I quit smoking almost a year and a half ago and I knew it was not going to be easy. I was smoking 3 packs a day! I went through major withdrawals, I actually slept for 21 hours during day 2. But I kept thinking that at least I would be living a little bit longer for my kids.

My doctor than decided to scare the crap out of me and tell me my liver tests came back and they looked bad, real bad. I knew what the problem was, I drank to much. Easy solution for me, just stop drinking! Believe it or not I asked the big man for a little help. Done! I have been sober for 9 months.

I started to exercise to lose the 80 pounds I had put on over the years. Not drinking really helped this. Then I put the family on a eating better program. Well, I have lost 60 pounds in a year and only have 20 more to go!

I lost my job of 20 years because the owners finally decided to retire. I am lucky enough, I don’t have to work. So now I am getting to be more of a part of my kids life, whether they like it or not!

So to put all this rambling to an end, I will continue to look at the world as half full insted of half empty. Actually, I think I will look at the world as having 2 scoops of ice cream instead of 1!

In My World…

I have a strange mind, but hey it’s my strange mind. I have always had this strange little thought that hey, maybe we are not real. Maybe we are just little dolls living in a huge dollhouse and God is just playing with us. It’s just a thought, something to make you go hmmm?!

What is really funny about this is my youngest daughter has the same warped mind as I do and she finds my dollhouse thing funny. My oldest daughter on the other hand finds this whole little scenario disturbing and is actually scared of it.

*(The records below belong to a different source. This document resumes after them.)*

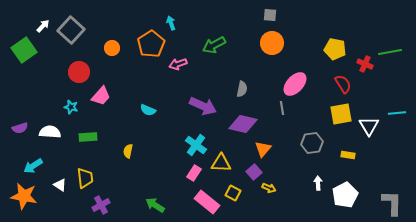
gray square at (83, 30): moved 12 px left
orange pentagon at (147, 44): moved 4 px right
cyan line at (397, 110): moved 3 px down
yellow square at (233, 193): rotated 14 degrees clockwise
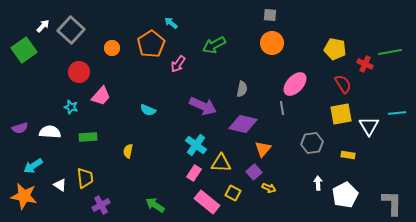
cyan arrow at (171, 23): rotated 32 degrees counterclockwise
pink arrow at (178, 64): rotated 36 degrees counterclockwise
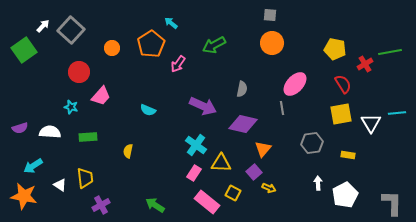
red cross at (365, 64): rotated 35 degrees clockwise
white triangle at (369, 126): moved 2 px right, 3 px up
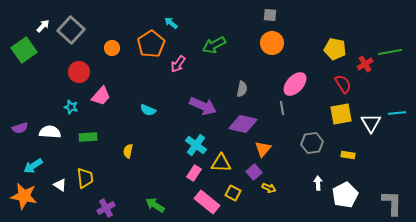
purple cross at (101, 205): moved 5 px right, 3 px down
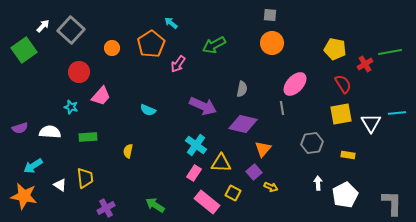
yellow arrow at (269, 188): moved 2 px right, 1 px up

Not really thinking about this little story I bought a dollhouse kit for the 3 of us to put together as a summer project. My youngest one keeps telling me, of course when her sister is listening, “I can’t wait to build God’s new house? Do you think he will give us nice new neighbors!” Of course I tell her to stop teasing her sister, on my way to the bathroom so I can laugh by myself!

The Garden Of Eden

I think God must be a golfer. How else do you explain the beauty of Augusta National and the traditions of The Masters. I was very fortunate to attend the Masters back in 2000. What made it even more special was that we attended on Wednesday which is the last practice day and the day that the players get to play the Par 3 tournament. The minute I walked out and saw the Par 3 Course I stood back and tried to catch my breath. I had just walked out into the Garden Of Eden. That is the only way I can explain the beauty of this nine hole par 3 course. It was such a treat to be able to watch the Par 3 Tournament on TV yesterday. My girls loved watching the kids help their Dads play golf. Hopefully one day I will be able to make a return visit to the Garden Of Eden. 

 

WWMD?

This morning while driving my morning school bus route my youngest daughter started asking me a whole bunch of questions which is typically normal for her. She asked me what WWJD stood for? I told her it stood for What Would Jesus Do? and that if you ever needed to know if you were doing something wrong you should ask yourself this question. Then she pops up and says it should be WWMD. I, of course, ask her what does that mean and she replies What Would Mom Do?. Then she goes on to explain that Jesus and God will always forgive you but if you do something wrong Mom will ground you!